In its annual Office Market Review for 2016 released this week, HWBC notes the strong pipeline of potential movers to Dublin from London following the UK’s Brexit vote, which it says will be supportive of the Dublin office sector. It writes: “As the UK looks increasingly likely to move towards a ‘Hard Brexit’, the potential loss of financial services ‘passporting rights’ for London based firms will increase the volume of potential relocations to Dublin.”
HWBC said office construction in Dublin came back on stream with a bang in 2016, with a total of 818,000 sq ft of space completed in the year, a 10-fold increase on the modest completion levels in 2015. Completions are expected to increase 184% in 2017 with a total of over 2.3m sq ft of space expected to be finished, however 55% of this is already pre-committed.
Despite the rapid increase in completions HWBC argues that a prudent approach to pre-letting and limited availability of finance for some developers ensures that there is no current risk of the oversupply that dogged previous property cycles.
HWBC’s research shows that rents have now doubled since the trough in 2012, and occupier demand should help drive prime rents up a further 8% in 2017 to €65 per sq ft (€700 per sq m) by year end. Significant prelet deals announced last year included Amazon (171,000 sq ft) in Burlington Road, Grant Thornton (104,000 sq ft) in City Quay and the NTMA (83,000 sq ft) in the North Docks, with buildings due for completion over the next 12-15 months.
HWBC Managing Director, Tony Waters, said: “There is potential for up to 5 million square feet of office space to be delivered in Dublin over the next few years with schemes at various stages of the planning process. However much of this space will not be delivered without significant pre-lets in place, so at current levels of construction we see no risk of over supply as happened in previous cycles
“Whilst rental growth in the office market in Dublin has eased from the double digit levels of 2012 to 2015, prime office rents rose a very respectable 9% and will grow by a similar level in 2017, helped by the Brexit demand that is clearly now coming through, with plans to expand in Dublin by investment banks like Barclays and Credit Suisse emerging in recent days.
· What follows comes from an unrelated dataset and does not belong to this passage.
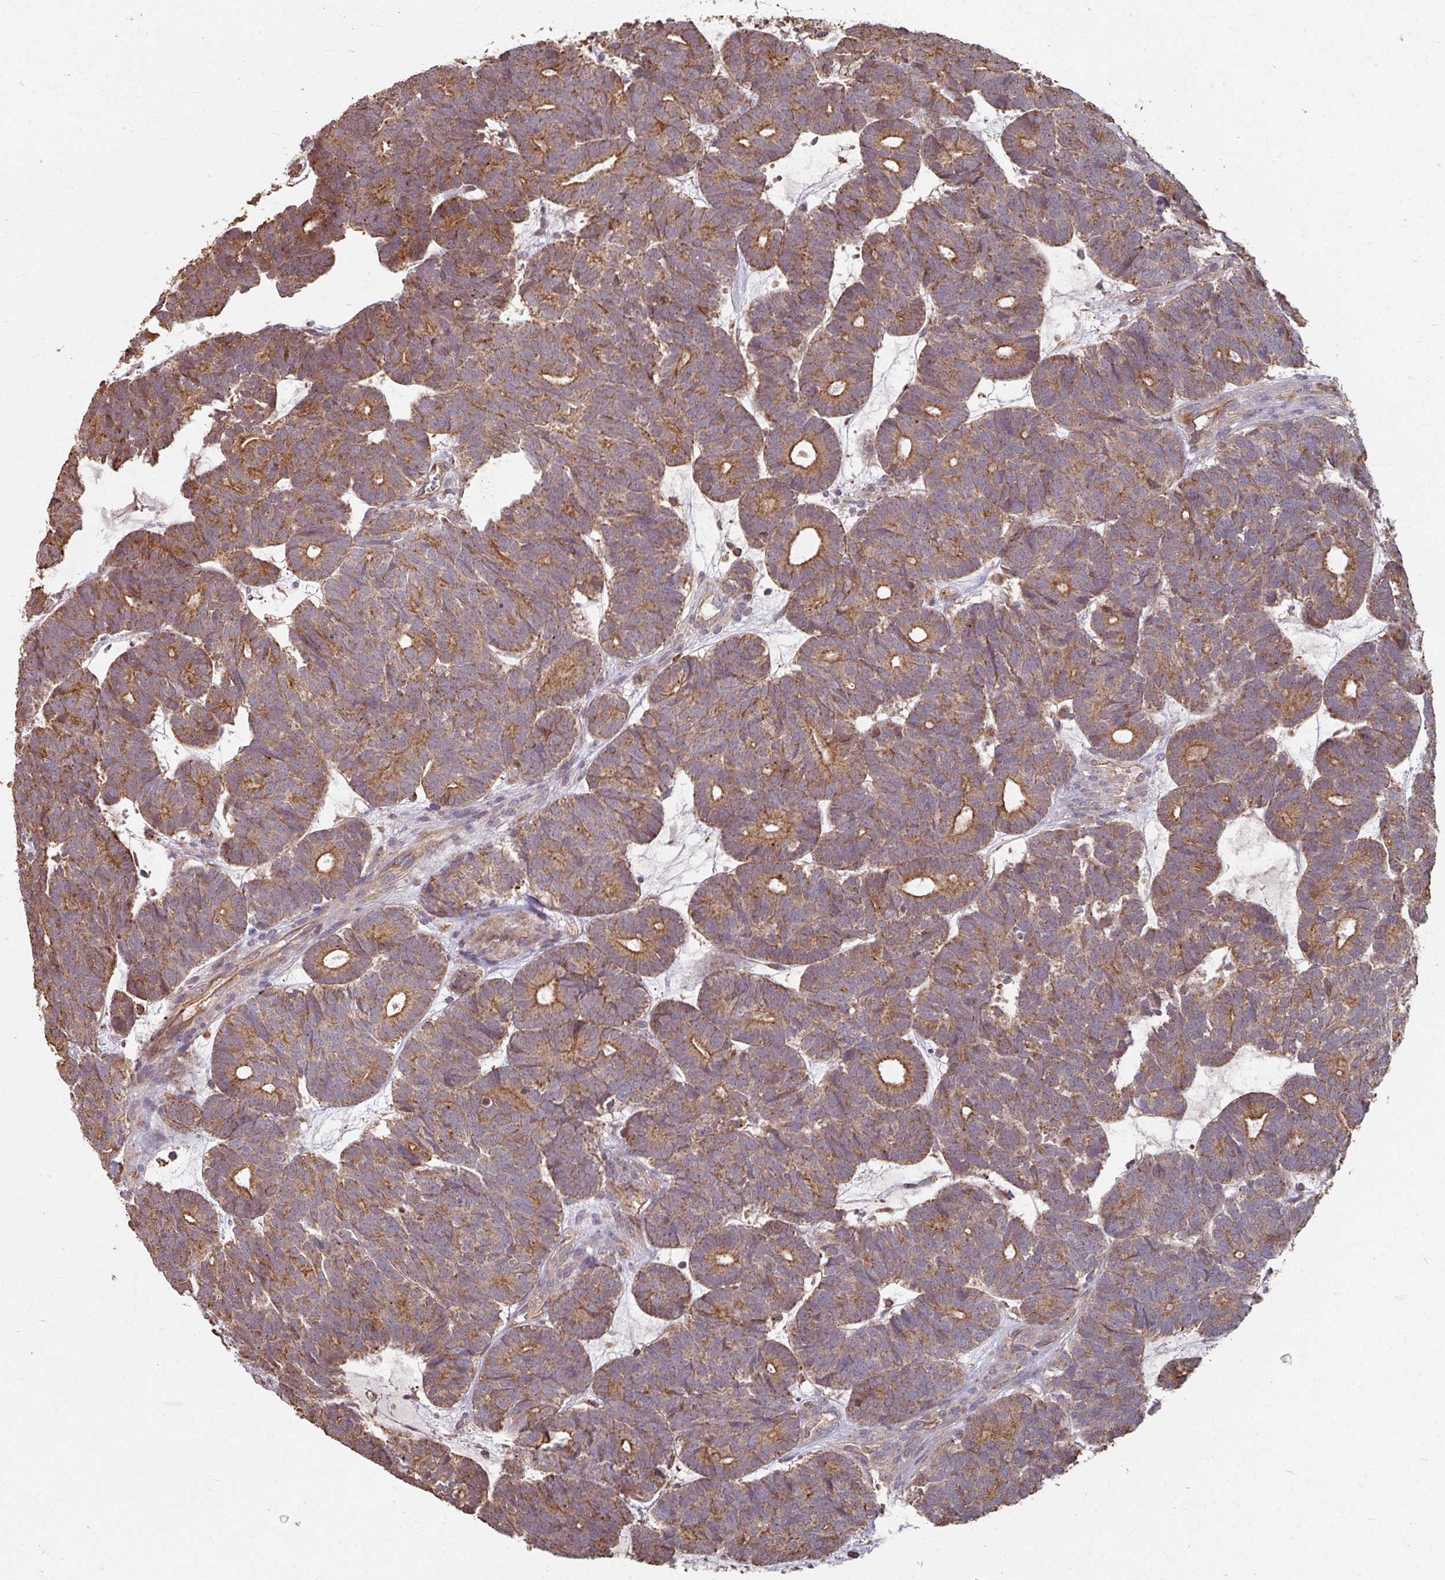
{"staining": {"intensity": "moderate", "quantity": ">75%", "location": "cytoplasmic/membranous"}, "tissue": "head and neck cancer", "cell_type": "Tumor cells", "image_type": "cancer", "snomed": [{"axis": "morphology", "description": "Adenocarcinoma, NOS"}, {"axis": "topography", "description": "Head-Neck"}], "caption": "This is an image of IHC staining of head and neck adenocarcinoma, which shows moderate expression in the cytoplasmic/membranous of tumor cells.", "gene": "CCDC68", "patient": {"sex": "female", "age": 81}}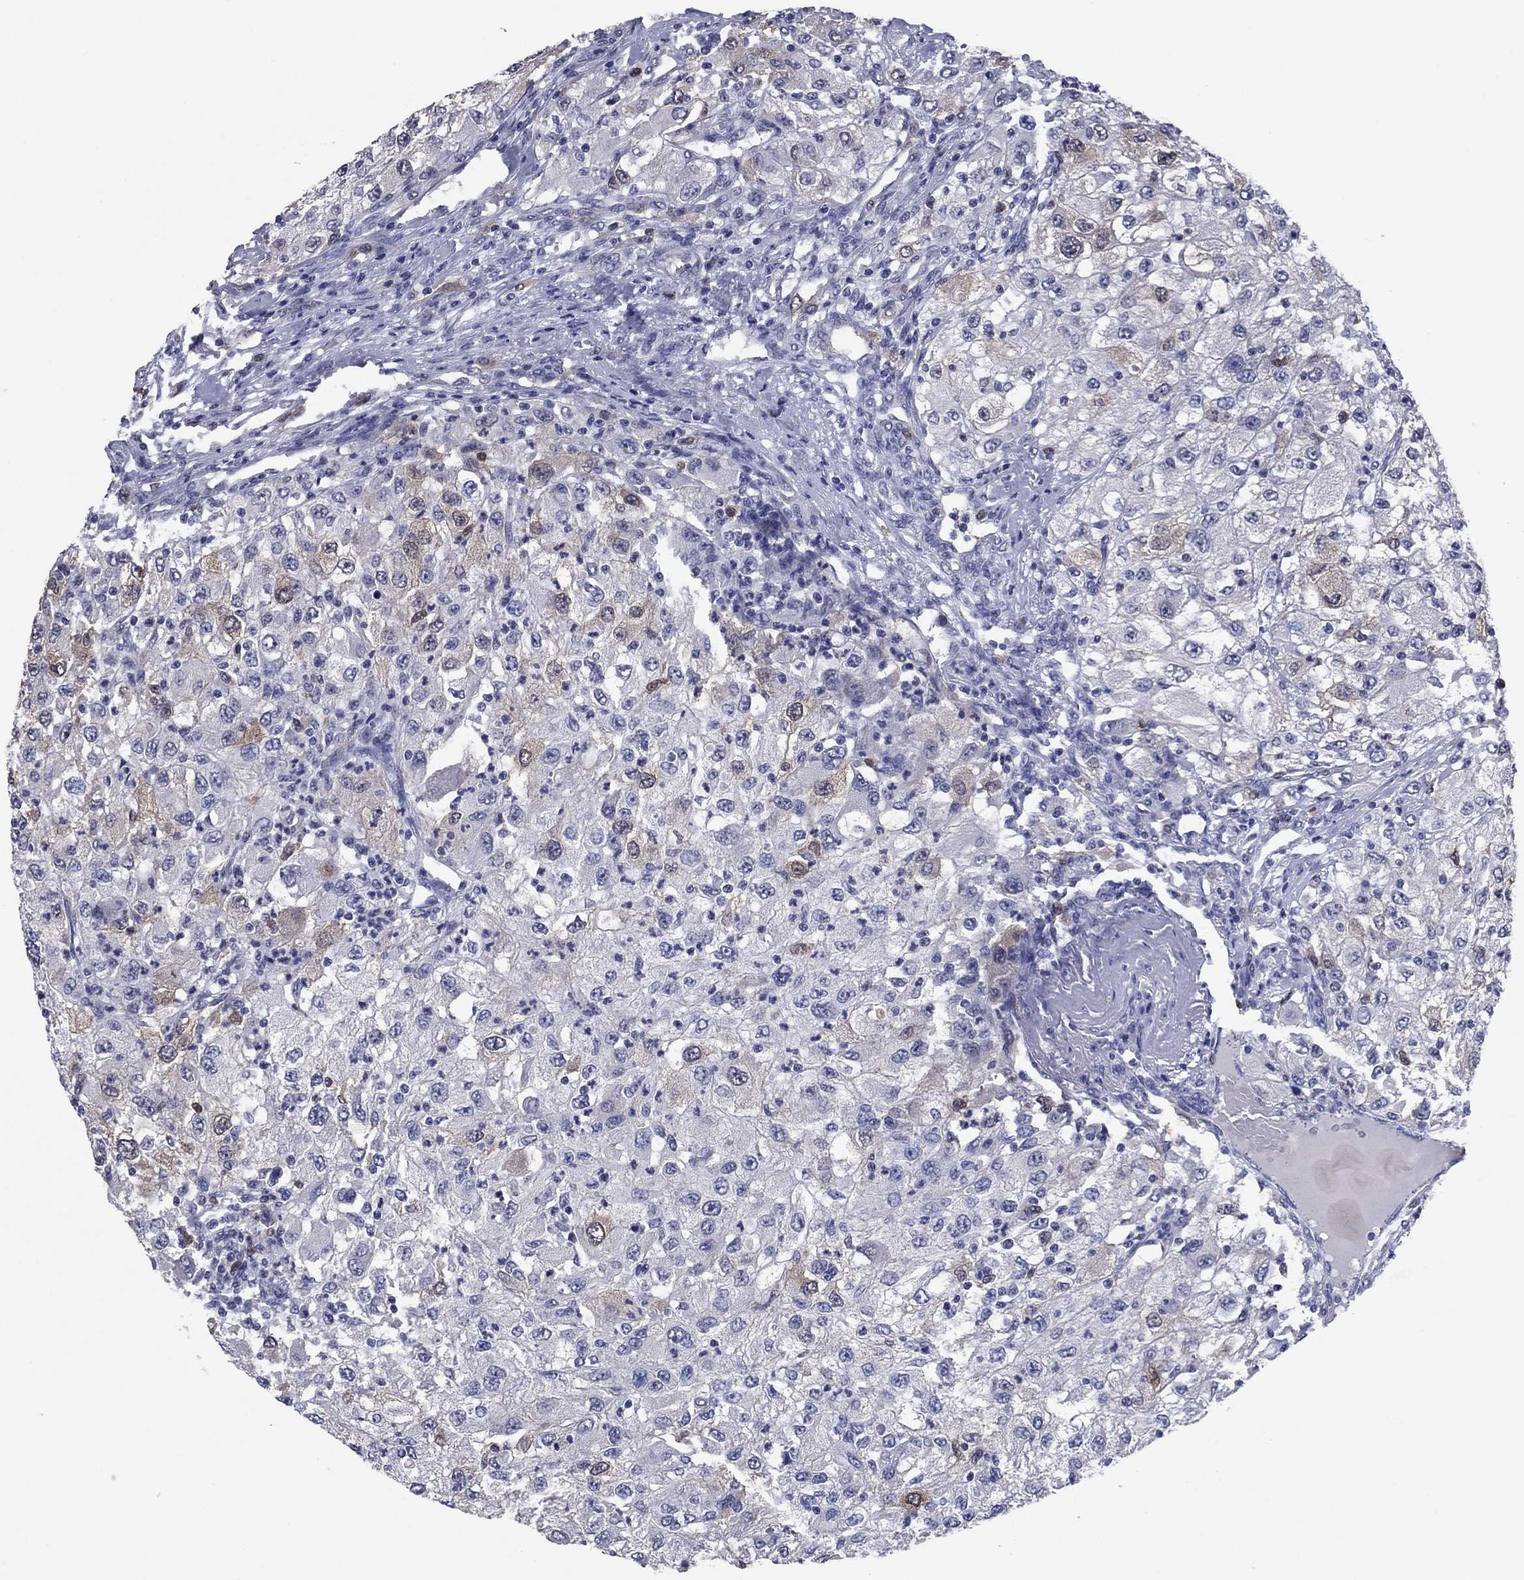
{"staining": {"intensity": "weak", "quantity": "<25%", "location": "cytoplasmic/membranous"}, "tissue": "renal cancer", "cell_type": "Tumor cells", "image_type": "cancer", "snomed": [{"axis": "morphology", "description": "Adenocarcinoma, NOS"}, {"axis": "topography", "description": "Kidney"}], "caption": "Immunohistochemical staining of human renal cancer (adenocarcinoma) shows no significant positivity in tumor cells. (Stains: DAB immunohistochemistry with hematoxylin counter stain, Microscopy: brightfield microscopy at high magnification).", "gene": "TYMS", "patient": {"sex": "female", "age": 67}}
Demand may come from companies moving 100 or 200 staff, rather than moving thousands, but it will still have a very positive impact given the supply constraints in the Dublin market.”
The pace of increase in city rents is also benefitting suburban locations such as Sandyford and Leopardstown where rents are typically half the city rate, but grew at a slightly faster pace in 2016.
The vacancy rate at the end of December stood at 7.8%, compared to the peak rate of 22.8% in 2010, and 9.0% at the end of December 2015. The average deal size for new leases this year was 1,200 square metres, with 201 transactions taking place in 2016.
HWBC Director, Paul Scannell said: “2016 was another strong year for the Dublin Office Market, despite the unexpected geopolitical events of Brexit and the Trump election in the US. With foreign direct investment the lifeblood of the market here, all market participants will continue to closely track the impact of the UK triggering article 50, Trump’s moves on free trade, and the uncertainties surrounding elections in France and Germany.
At home the minority Government must address the challenges in the residential property market, where lack of new supply and rental accommodation at affordable rates could have negative consequences for winning Brexit business and foreign direct investment.
HWBC anticipates another active year for its investment team after advising on over 20% of the €4.5m of commercial property investment deals completed in the Irish market in 2016, in a record year for the company. Major deals included advising Bayerische Versorgungskammer (BVK), on its acquisition of Liffey Valley Shopping Centre, and Friends First on its acquisition of the Madrid Portfolio of retail and office assets. HWBC also advised on one of the year’s biggest loan portfolio acquisitions, assisting Colony Capital’s €450m purchase of the Tolka Portfolio of loans from NAMA.